Lo encontró en los Evangelios: con alivio descubrió que el Jesús que allí habla y actúa encajaba con el Dios que se le había revelado. Durante un tiempo él, académico, profesor de Letras, evitó las sutilezas de la teología: quería simplicidad.

Pero necesitaba leer más: y optó por las "Florecillas de San Francisco", las anécdotas medievales del santo de Asís. Aquello tenía "ese sabor" que él había vivido. Y después, la "Introducción a la Vida Devota", de San Francisco de Sales. Y después, los primeros Padres de la Iglesia.

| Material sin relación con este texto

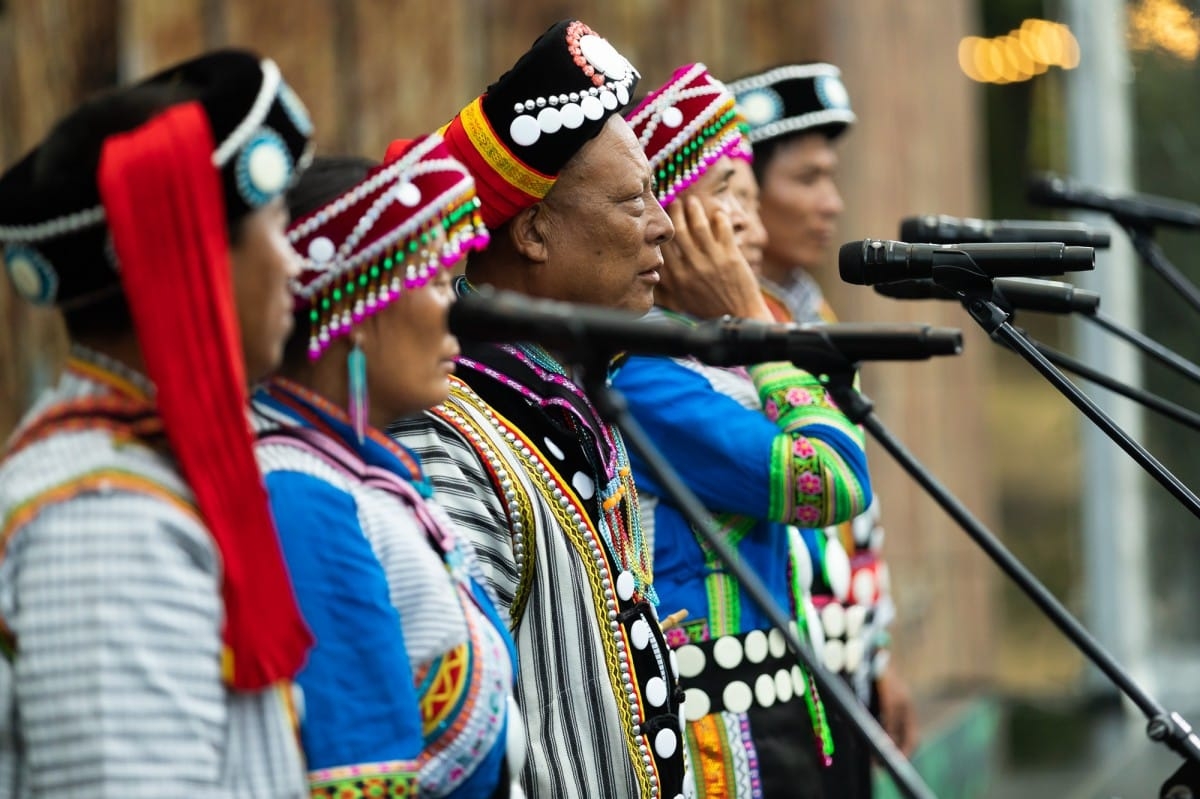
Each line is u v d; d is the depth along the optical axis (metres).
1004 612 19.78
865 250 5.48
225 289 3.64
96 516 3.51
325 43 11.20
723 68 13.54
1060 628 5.29
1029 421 22.25
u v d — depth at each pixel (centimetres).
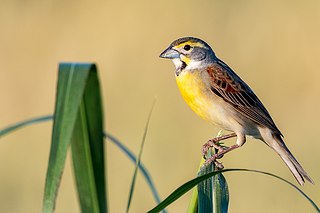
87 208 609
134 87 1552
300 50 1595
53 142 552
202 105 836
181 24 1638
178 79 845
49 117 629
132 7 1653
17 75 1598
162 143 1387
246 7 1692
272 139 814
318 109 1479
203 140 1374
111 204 1247
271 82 1564
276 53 1591
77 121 619
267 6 1694
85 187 612
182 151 1355
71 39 1622
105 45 1591
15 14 1680
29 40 1647
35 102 1552
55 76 1589
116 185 1280
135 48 1597
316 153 1343
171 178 1269
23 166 1382
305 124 1439
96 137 620
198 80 830
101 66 1569
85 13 1661
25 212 1226
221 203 578
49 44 1631
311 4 1675
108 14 1641
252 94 830
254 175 1263
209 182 582
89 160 616
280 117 1473
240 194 1225
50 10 1675
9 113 1530
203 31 1634
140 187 1255
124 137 1429
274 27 1628
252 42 1606
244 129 827
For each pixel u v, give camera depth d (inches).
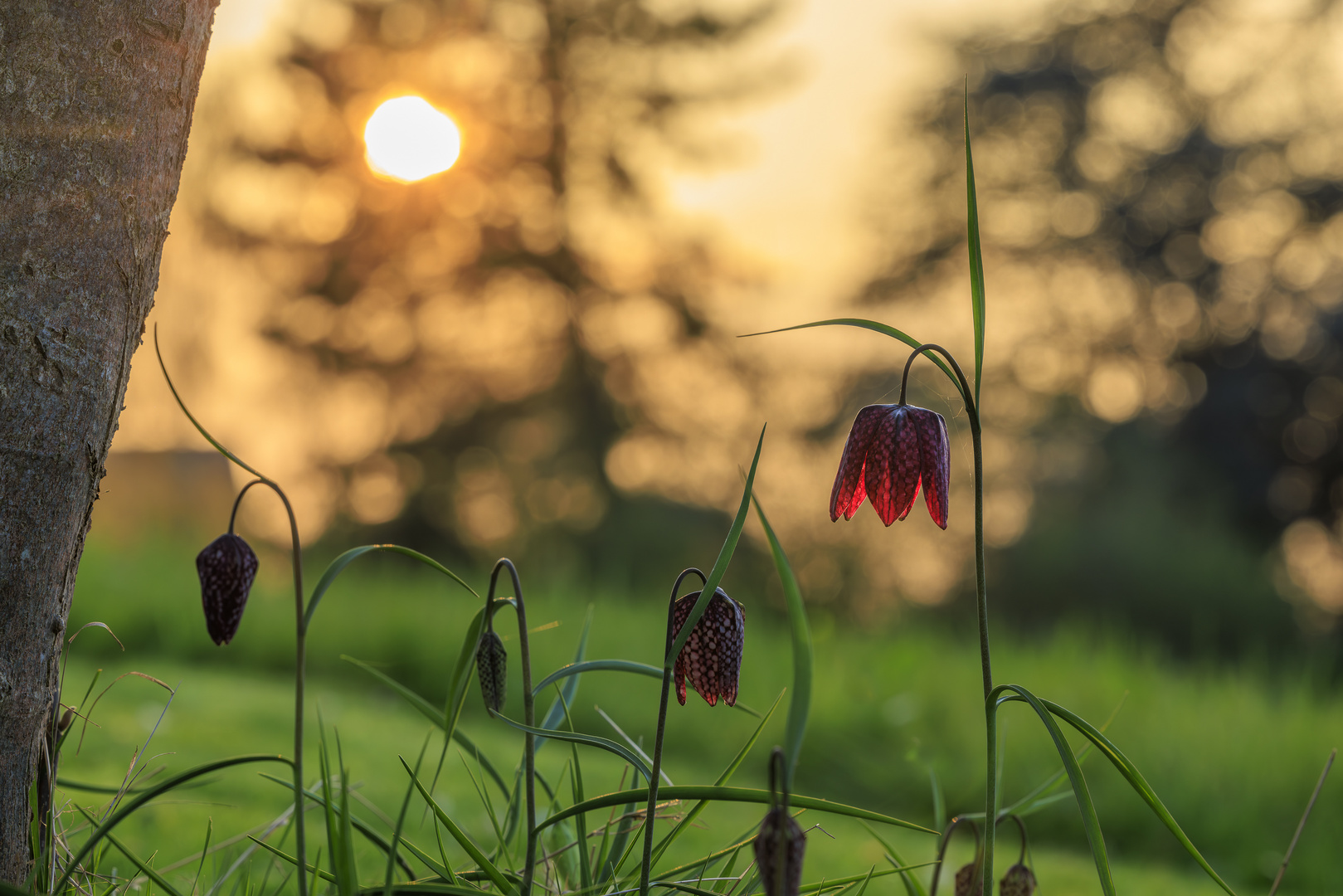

Sus conocidos presbiterianos tenían valentía, fe, celo por Dios y amabilidad, pero su culto estaba más centrado en ellos mismos que en Dios. Y él quería adorar a Dios, mirarle, descansar en Él. Lo buscó en la liturgia católica, y en la variante más sublime en la que pudo pensar: buscó una misa por la Forma Extraordinaria del rito romano. La encontró en una parroquia levantada por inmigrantes polacos en Detroit. Tomó el misal en inglés y latín, y nervioso se preguntó si aquel sería su lugar.

Sonó una campana. Se levantó con todo el mundo. Empezaron a cantar "Asperges Me". "Con sólo cantar las dos primeras palabras, supe que estaba en la casa de Dios, que finalmente estaba en casa".